For many years he was involved in teaching medical students on attachments to his surgery. He became an icon for GPs in Wellington, helping many young doctors early on in their careers.
With the establishment in the 1950s of the Royal College of General Practitioners in London, and later on membership becoming available to New Zealanders, Ashton became an early New Zealand member in 1965. 1974 saw the inauguration of the NZ College of General Practitioners (it became Royal in 1979) and he was a foundation member, in fact his membership number was 1.
The RNZCGP owes much to the efforts of Ashton Fitchett. He gave his time to it willingly and unsparingly. He held many positions in the College and was responsible for planning and implementing the shift of the headquarters from Christchurch to Wellington in 1983. He achieved the highest office in the College, becoming President in 1984. Ten years later he was made an Honorary Fellow, a rare distinction. He was a long-standing member of the New Zealand Medical Association which included a term as President of the Wellington Division.
His organisational skills were legendary as was his unique ability for detailed planning. There was always a little notebook, which seemed to have everything in it. He and Graham Woods organised a combined conference in Suva, of the College and the Fiji Medical Association in the 1970s. They were also responsible for the fundraising that led to the establishment of a Chair of General Practice at the Wellington School of Medicine.
In later years he was invited by the Medical Council of New Zealand to become a mentor for GPs who were having problems in their practising lives. After his retirement he worked for the After Hours Medical Centre in Wellington as an audit officer, only giving this up on his 80th birthday. He enjoyed his weekly visits there, saying it was now the only place where, apart from his family, he ever met young people.

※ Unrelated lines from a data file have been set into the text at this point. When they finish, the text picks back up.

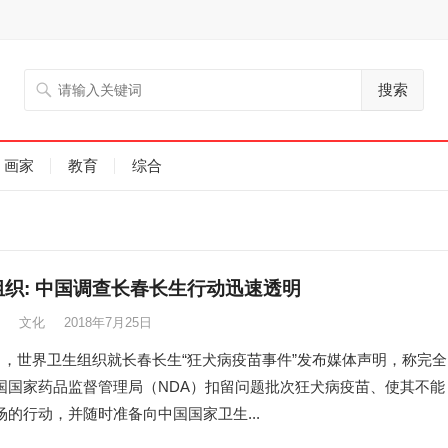
搜索
画家
教育
综合
组织: 中国调查长春长生行动迅速透明
文化
2018年7月25日
5日，世界卫生组织就长春长生“狂犬病疫苗事件”发布媒体声明，称完全
国国家药品监督管理局（NDA）扣留问题批次狂犬病疫苗、使其不能
场的行动，并随时准备向中国国家卫生...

Ashton had also been active in the broader community. He was a member of the Brooklyn Progressive Association and chairman of the Brooklyn Scout Group. He was renowned for highly organised fund raising bottle drives. He founded the Brooklyn Community Trust, which provided holidays for children of needy families. He was on the committees of the Wellington East Girls’ College and Wellington College Parents’ Associations and later became chairman of the Wellington College Board of Governors.
He was awarded an OBE in 1984 for services to Medicine and the Community and was honoured to receive it personally from the Queen at the investiture held during her visit to New Zealand.

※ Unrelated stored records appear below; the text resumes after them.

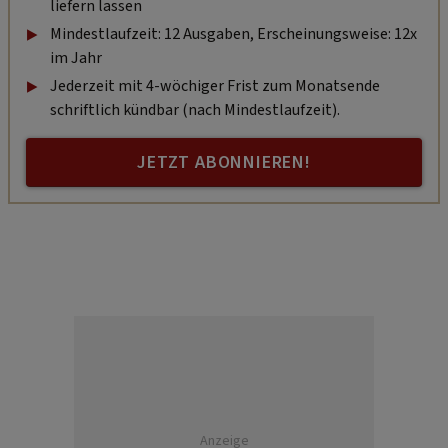
liefern lassen
Mindestlaufzeit: 12 Ausgaben, Erscheinungsweise: 12x
im Jahr
Jederzeit mit 4-wöchiger Frist zum Monatsende
schriftlich kündbar (nach Mindestlaufzeit).
JETZT ABONNIEREN!
Anzeige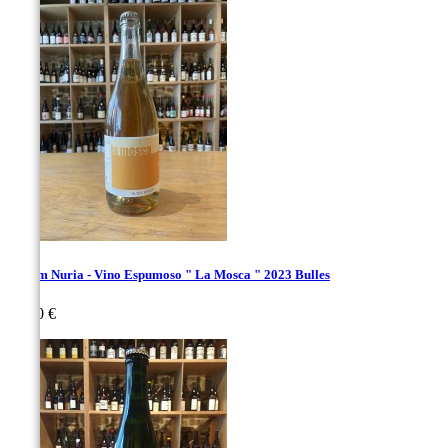
Renom Nuria - Vino Espumoso " La Mosca " 2023 Bulles
Prix
30,00 €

In his younger days he was a keen tramper and with Ruth they did the Milford, Hollyford, and Heaphy tracks. He continued to be an avid walker right up to the week before his final illness. For a number of years he belonged to a Scottish Country Dancing Group.
Ruth and Ashton had quite a number of overseas holidays and three trips to World General Practice-WONCA conferences in Melbourne, Switzerland, and London. He loved his computer and was ahead of most of his generation in this, becoming a tutor at SeniorNet. He introduced Skype to his family!
Ashton had asymptomatic Chronic Lymphatic Leukaemia for about 20 years. In recent years he developed a number of illnesses, but always managed to come out on top of them. He and Ruth moved to the Rita Angus Retirement Village in the suburb of Kilbirnie in 2004, where they had a double apartment.
He was a regular attender at monthly retired GPs’ lunches and was all set to go on 2 October, when he suddenly became ill in the early hours of that morning and was admitted to the Intensive Care Unit at Wellington Hospital with severe pneumonia, followed a week later by a stroke from which he did not recover.
The Miramar Uniting Church, where his funeral service took place, was overflowing. Eulogies were delivered by his three children, two of his grandchildren, Tom Farrar, and Ron Burgess (his weekly walking companion of recent years).
He is survived by Ruth, daughters Marion and Margaret, son Ashley, and five grandchildren.
Dr Tom Farrar (Retired GP, Island Bay Medical Centre, Wellington) wrote this obituary.